Exercise: Nothing but the lines below between the line holding "ring dip: (431, 370)" and the line holding "ring dip: (332, 252)", inclusive, should appear in the answer, each set down exactly.
++++++
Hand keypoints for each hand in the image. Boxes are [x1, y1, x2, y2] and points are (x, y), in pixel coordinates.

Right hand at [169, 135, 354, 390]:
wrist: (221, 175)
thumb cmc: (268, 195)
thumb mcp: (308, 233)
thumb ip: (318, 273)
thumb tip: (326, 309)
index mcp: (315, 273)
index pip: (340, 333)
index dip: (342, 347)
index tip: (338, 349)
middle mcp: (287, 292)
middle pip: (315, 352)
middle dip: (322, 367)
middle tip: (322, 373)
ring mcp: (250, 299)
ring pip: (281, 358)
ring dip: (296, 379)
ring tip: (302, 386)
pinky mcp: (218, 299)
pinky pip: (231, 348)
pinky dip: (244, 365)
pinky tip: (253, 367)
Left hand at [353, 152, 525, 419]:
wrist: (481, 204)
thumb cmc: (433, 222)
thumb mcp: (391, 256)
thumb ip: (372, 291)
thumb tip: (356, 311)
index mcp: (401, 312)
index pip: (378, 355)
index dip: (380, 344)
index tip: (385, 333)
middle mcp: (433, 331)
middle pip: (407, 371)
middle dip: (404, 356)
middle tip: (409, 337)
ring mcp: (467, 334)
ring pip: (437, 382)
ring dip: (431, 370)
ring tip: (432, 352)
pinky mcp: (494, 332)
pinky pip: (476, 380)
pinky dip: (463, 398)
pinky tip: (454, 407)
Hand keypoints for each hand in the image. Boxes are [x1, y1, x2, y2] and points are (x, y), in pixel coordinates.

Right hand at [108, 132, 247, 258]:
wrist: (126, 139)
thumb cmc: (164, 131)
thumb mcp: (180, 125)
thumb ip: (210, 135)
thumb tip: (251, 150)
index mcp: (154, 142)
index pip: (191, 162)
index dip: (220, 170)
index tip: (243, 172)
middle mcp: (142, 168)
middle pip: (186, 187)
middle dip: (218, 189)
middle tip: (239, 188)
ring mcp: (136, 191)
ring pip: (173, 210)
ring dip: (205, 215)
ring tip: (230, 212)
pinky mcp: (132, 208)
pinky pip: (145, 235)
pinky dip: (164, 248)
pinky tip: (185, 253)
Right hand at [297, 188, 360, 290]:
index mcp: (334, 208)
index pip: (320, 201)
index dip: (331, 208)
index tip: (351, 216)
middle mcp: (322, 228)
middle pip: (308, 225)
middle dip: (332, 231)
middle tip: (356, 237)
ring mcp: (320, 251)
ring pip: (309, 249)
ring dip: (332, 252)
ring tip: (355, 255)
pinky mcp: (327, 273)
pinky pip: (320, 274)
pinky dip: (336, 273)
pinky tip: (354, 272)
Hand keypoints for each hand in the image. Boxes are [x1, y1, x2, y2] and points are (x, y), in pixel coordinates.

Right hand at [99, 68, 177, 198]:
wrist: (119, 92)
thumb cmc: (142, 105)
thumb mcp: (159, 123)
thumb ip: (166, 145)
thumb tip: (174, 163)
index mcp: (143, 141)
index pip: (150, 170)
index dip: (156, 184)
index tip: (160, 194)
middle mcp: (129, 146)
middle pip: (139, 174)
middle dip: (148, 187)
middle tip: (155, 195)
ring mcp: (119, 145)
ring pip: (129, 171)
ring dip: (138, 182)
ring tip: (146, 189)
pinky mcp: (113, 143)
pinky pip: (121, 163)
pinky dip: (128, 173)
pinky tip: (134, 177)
++++++
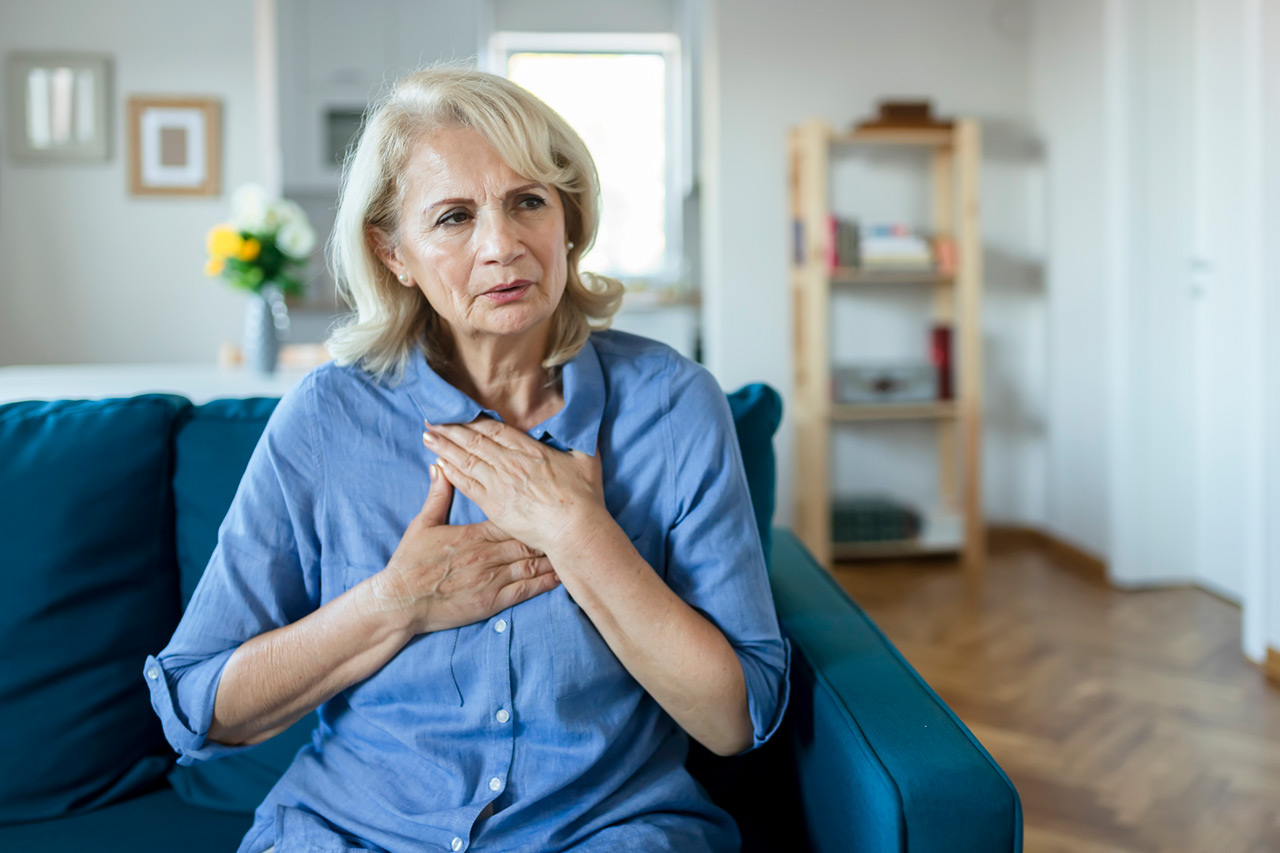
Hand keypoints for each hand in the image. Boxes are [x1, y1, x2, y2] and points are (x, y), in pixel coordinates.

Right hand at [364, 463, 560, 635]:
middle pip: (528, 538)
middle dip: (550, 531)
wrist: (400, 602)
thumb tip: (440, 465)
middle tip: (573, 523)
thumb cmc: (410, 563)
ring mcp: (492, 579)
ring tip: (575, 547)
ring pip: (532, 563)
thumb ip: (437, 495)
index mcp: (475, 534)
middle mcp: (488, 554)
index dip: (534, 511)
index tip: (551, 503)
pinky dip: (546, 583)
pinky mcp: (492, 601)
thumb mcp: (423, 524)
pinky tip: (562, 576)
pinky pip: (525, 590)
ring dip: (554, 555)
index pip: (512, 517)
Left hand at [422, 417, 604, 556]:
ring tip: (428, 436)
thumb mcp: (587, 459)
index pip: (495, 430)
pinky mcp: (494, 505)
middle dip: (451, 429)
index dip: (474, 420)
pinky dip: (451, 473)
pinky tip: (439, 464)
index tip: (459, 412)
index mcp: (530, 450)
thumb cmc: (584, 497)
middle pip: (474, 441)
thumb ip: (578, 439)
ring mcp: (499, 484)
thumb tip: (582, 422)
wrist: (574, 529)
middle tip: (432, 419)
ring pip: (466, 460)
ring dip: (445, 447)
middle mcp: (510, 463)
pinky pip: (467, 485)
++++++
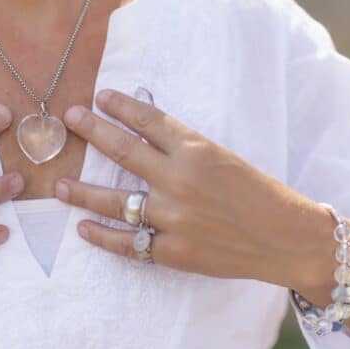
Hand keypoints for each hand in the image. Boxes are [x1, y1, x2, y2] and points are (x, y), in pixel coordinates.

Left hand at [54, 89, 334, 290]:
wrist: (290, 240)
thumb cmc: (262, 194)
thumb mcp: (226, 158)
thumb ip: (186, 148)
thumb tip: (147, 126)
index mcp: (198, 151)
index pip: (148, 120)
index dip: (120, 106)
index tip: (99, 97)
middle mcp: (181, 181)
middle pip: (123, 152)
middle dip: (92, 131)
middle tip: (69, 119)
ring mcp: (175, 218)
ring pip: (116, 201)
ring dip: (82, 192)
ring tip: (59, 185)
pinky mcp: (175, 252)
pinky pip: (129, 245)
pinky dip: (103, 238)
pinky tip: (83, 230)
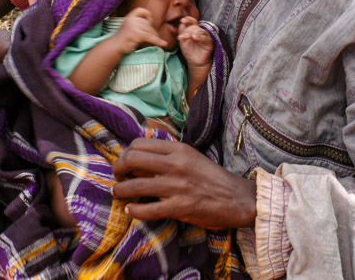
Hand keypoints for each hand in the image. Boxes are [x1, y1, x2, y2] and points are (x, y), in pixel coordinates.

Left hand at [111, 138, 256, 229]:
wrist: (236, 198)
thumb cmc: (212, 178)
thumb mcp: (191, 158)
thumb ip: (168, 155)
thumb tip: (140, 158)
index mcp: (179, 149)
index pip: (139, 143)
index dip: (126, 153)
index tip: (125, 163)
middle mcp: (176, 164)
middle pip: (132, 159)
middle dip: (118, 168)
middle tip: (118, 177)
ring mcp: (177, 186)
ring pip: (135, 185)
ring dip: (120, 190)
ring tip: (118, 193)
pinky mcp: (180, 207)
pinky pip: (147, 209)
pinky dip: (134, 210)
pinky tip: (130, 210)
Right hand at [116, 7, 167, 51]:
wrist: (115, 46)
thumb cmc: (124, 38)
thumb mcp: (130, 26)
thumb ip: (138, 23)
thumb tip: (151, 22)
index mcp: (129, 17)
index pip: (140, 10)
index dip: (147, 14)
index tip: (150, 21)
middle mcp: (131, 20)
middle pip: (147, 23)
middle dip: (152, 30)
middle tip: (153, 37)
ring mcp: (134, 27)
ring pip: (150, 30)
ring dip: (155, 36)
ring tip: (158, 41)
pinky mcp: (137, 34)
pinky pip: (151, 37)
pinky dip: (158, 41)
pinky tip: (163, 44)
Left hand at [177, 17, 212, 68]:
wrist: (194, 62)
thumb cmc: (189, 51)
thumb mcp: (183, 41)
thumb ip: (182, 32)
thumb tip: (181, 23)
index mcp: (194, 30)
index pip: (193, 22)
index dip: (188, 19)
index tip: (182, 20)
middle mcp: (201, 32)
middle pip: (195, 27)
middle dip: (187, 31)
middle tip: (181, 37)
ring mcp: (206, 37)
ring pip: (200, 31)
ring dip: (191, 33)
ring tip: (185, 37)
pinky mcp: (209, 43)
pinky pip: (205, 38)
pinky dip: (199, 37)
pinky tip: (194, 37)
++++++
The completed task:
ring dip: (431, 370)
ring tip: (432, 352)
pinky mcp: (494, 332)
pinky pip: (476, 380)
pinky dip: (463, 398)
pinky tip: (454, 407)
Hand keypoints for each hand in the image. Boxes are [x1, y1, x2, y2] and points are (x, y), in pixel coordinates.

Right hand at [108, 132, 247, 258]:
wrist: (126, 139)
thumb cmc: (164, 131)
thumb mcp: (180, 125)
thumb ip: (210, 135)
thumb tip: (251, 150)
index mcp: (154, 142)
index pip: (191, 162)
index dip: (220, 170)
index tip: (243, 172)
middle mcp: (142, 168)
middle pip: (186, 187)
middle dip: (218, 189)
middle tip: (239, 188)
ring mcp: (136, 191)
ring pip: (173, 210)
ring dip: (205, 215)
ring tip: (230, 212)
pinky mcp: (132, 208)
pinky pip: (145, 235)
pinky dip: (164, 248)
pinky tip: (185, 253)
Right hand at [297, 188, 360, 290]:
index mcp: (334, 208)
index pip: (320, 201)
index dip: (331, 208)
index tip: (351, 216)
middle mcp: (322, 228)
middle pip: (308, 225)
middle dip: (332, 231)
middle tip: (356, 237)
ring mcp: (320, 251)
ring pip: (309, 249)
ring dip: (332, 252)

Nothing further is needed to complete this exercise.